To: IQBAL LATIF who wrote (48361)4/23/2005 5:44:51 PM
From: IQBAL LATIF  Respond to of 50167
 
Comment in the New York Times-

one week before the successful flight of the Kitty Hawk by the Wright brothers:

"...We hope that Professor Langley will not put his substantial greatness as a scientist in further peril by continuing to waste his time and the money involved, in further airship experiments.

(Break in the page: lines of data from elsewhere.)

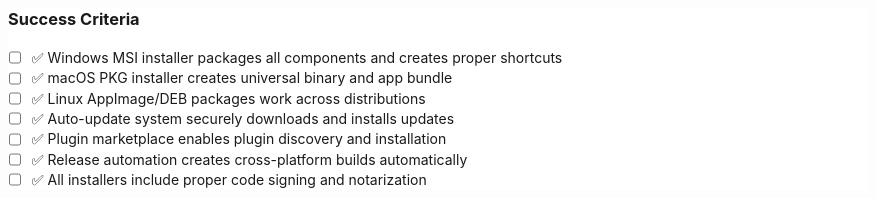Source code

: ### **Success Criteria**
- [ ] ✅ Windows MSI installer packages all components and creates proper shortcuts
- [ ] ✅ macOS PKG installer creates universal binary and app bundle
- [ ] ✅ Linux AppImage/DEB packages work across distributions
- [ ] ✅ Auto-update system securely downloads and installs updates
- [ ] ✅ Plugin marketplace enables plugin discovery and installation
- [ ] ✅ Release automation creates cross-platform builds automatically
- [ ] ✅ All installers include proper code signing and notarization
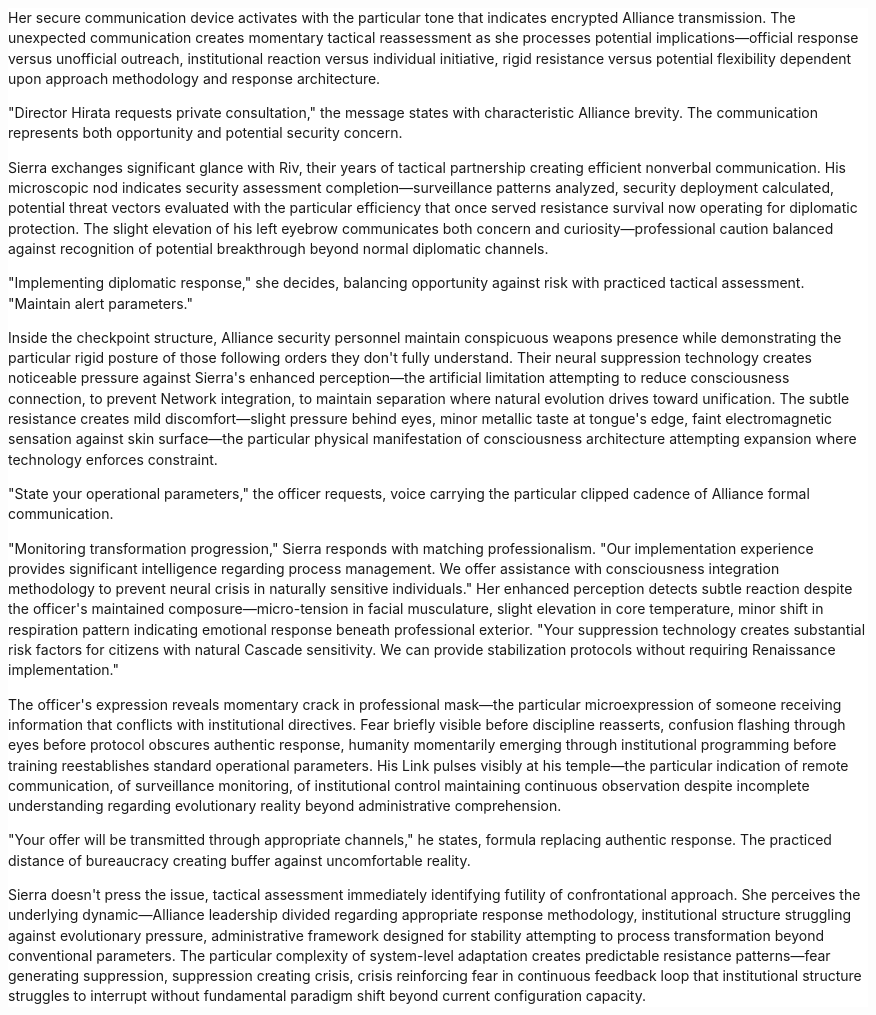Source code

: Her secure communication device activates with the particular tone that indicates encrypted Alliance transmission. The unexpected communication creates momentary tactical reassessment as she processes potential implications—official response versus unofficial outreach, institutional reaction versus individual initiative, rigid resistance versus potential flexibility dependent upon approach methodology and response architecture.

"Director Hirata requests private consultation," the message states with characteristic Alliance brevity. The communication represents both opportunity and potential security concern.

Sierra exchanges significant glance with Riv, their years of tactical partnership creating efficient nonverbal communication. His microscopic nod indicates security assessment completion—surveillance patterns analyzed, security deployment calculated, potential threat vectors evaluated with the particular efficiency that once served resistance survival now operating for diplomatic protection. The slight elevation of his left eyebrow communicates both concern and curiosity—professional caution balanced against recognition of potential breakthrough beyond normal diplomatic channels.

"Implementing diplomatic response," she decides, balancing opportunity against risk with practiced tactical assessment. "Maintain alert parameters."

Inside the checkpoint structure, Alliance security personnel maintain conspicuous weapons presence while demonstrating the particular rigid posture of those following orders they don't fully understand. Their neural suppression technology creates noticeable pressure against Sierra's enhanced perception—the artificial limitation attempting to reduce consciousness connection, to prevent Network integration, to maintain separation where natural evolution drives toward unification. The subtle resistance creates mild discomfort—slight pressure behind eyes, minor metallic taste at tongue's edge, faint electromagnetic sensation against skin surface—the particular physical manifestation of consciousness architecture attempting expansion where technology enforces constraint.

"State your operational parameters," the officer requests, voice carrying the particular clipped cadence of Alliance formal communication.

"Monitoring transformation progression," Sierra responds with matching professionalism. "Our implementation experience provides significant intelligence regarding process management. We offer assistance with consciousness integration methodology to prevent neural crisis in naturally sensitive individuals." Her enhanced perception detects subtle reaction despite the officer's maintained composure—micro-tension in facial musculature, slight elevation in core temperature, minor shift in respiration pattern indicating emotional response beneath professional exterior. "Your suppression technology creates substantial risk factors for citizens with natural Cascade sensitivity. We can provide stabilization protocols without requiring Renaissance implementation."

The officer's expression reveals momentary crack in professional mask—the particular microexpression of someone receiving information that conflicts with institutional directives. Fear briefly visible before discipline reasserts, confusion flashing through eyes before protocol obscures authentic response, humanity momentarily emerging through institutional programming before training reestablishes standard operational parameters. His Link pulses visibly at his temple—the particular indication of remote communication, of surveillance monitoring, of institutional control maintaining continuous observation despite incomplete understanding regarding evolutionary reality beyond administrative comprehension.

"Your offer will be transmitted through appropriate channels," he states, formula replacing authentic response. The practiced distance of bureaucracy creating buffer against uncomfortable reality.

Sierra doesn't press the issue, tactical assessment immediately identifying futility of confrontational approach. She perceives the underlying dynamic—Alliance leadership divided regarding appropriate response methodology, institutional structure struggling against evolutionary pressure, administrative framework designed for stability attempting to process transformation beyond conventional parameters. The particular complexity of system-level adaptation creates predictable resistance patterns—fear generating suppression, suppression creating crisis, crisis reinforcing fear in continuous feedback loop that institutional structure struggles to interrupt without fundamental paradigm shift beyond current configuration capacity.
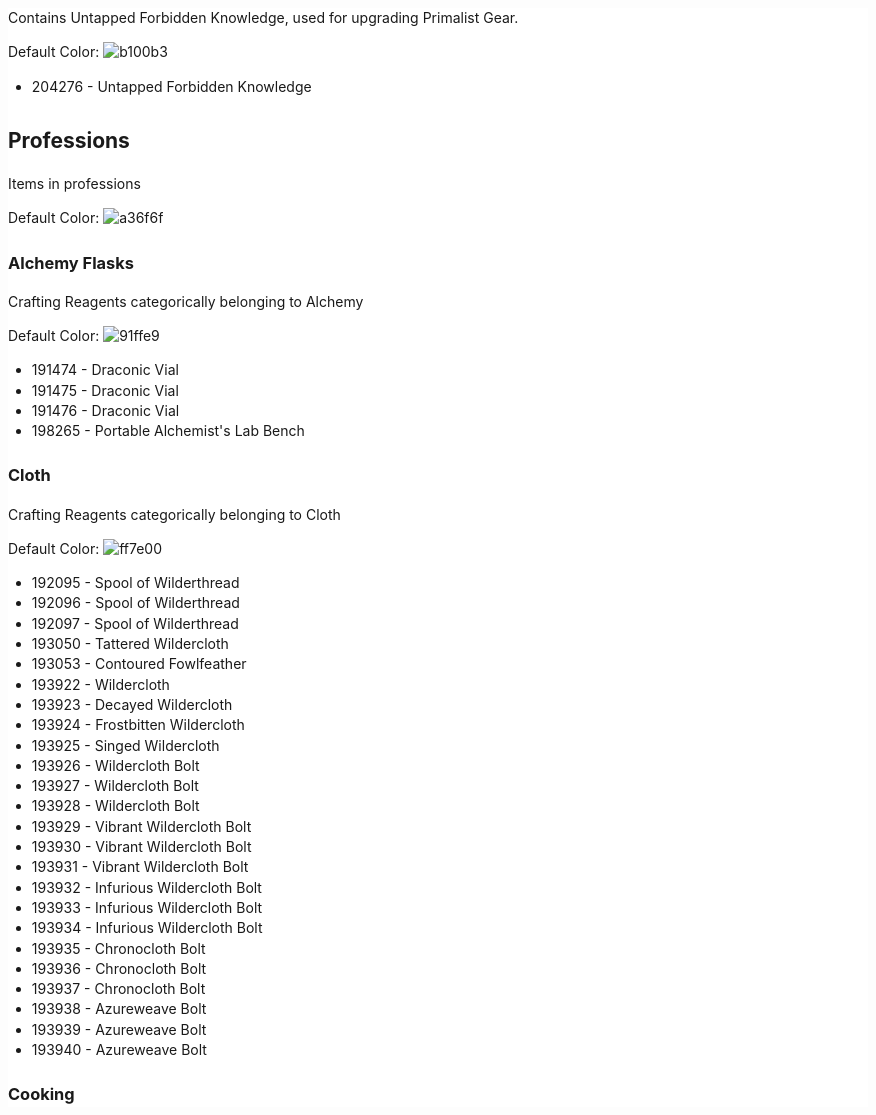 Contains Untapped Forbidden Knowledge, used for upgrading Primalist Gear.

Default Color: ![b100b3](https://via.placeholder.com/16/b100b3/4eff4c?text=b100b3)

* 204276 - Untapped Forbidden Knowledge

## Professions

Items in professions

Default Color: ![a36f6f](https://via.placeholder.com/16/a36f6f/5c9090?text=a36f6f)

### Alchemy Flasks

Crafting Reagents categorically belonging to Alchemy

Default Color: ![91ffe9](https://via.placeholder.com/16/91ffe9/6e0016?text=91ffe9)

* 191474 - Draconic Vial
* 191475 - Draconic Vial
* 191476 - Draconic Vial
* 198265 - Portable Alchemist's Lab Bench

### Cloth

Crafting Reagents categorically belonging to Cloth

Default Color: ![ff7e00](https://via.placeholder.com/16/ff7e00/0081ff?text=ff7e00)

* 192095 - Spool of Wilderthread
* 192096 - Spool of Wilderthread
* 192097 - Spool of Wilderthread
* 193050 - Tattered Wildercloth
* 193053 - Contoured Fowlfeather
* 193922 - Wildercloth
* 193923 - Decayed Wildercloth
* 193924 - Frostbitten Wildercloth
* 193925 - Singed Wildercloth
* 193926 - Wildercloth Bolt
* 193927 - Wildercloth Bolt
* 193928 - Wildercloth Bolt
* 193929 - Vibrant Wildercloth Bolt
* 193930 - Vibrant Wildercloth Bolt
* 193931 - Vibrant Wildercloth Bolt
* 193932 - Infurious Wildercloth Bolt
* 193933 - Infurious Wildercloth Bolt
* 193934 - Infurious Wildercloth Bolt
* 193935 - Chronocloth Bolt
* 193936 - Chronocloth Bolt
* 193937 - Chronocloth Bolt
* 193938 - Azureweave Bolt
* 193939 - Azureweave Bolt
* 193940 - Azureweave Bolt

### Cooking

Life is short, and he is capable of services to humanity incomparably greater than can be expected to result from trying to fly....For students and investigators of the Langley type there are more useful employments."

Source: New York Times, December 10,1903, editorial page.



To: IQBAL LATIF who wrote (48361)4/24/2005 7:45:56 PM
From: IQBAL LATIF  Read Replies (1) | Respond to of 50167
 
Chirpy thoughts-Proposal to light English cities by gas (early 1800's)
The idea was ridiculed in the following popular rhyme:

"We thankful are that sun and moon
Were placed so very high
That no tempestuous hand might reach
To tear them from the sky.
Were it not so, we soon should find
That some reforming ass
Would straight propose to snuff them out,
And light the world with Gas."

Further ridicule came from William H. Wollaston, English chemist and natural philosopher, who said:

"[They] might as well try to light London with a slice from the moon."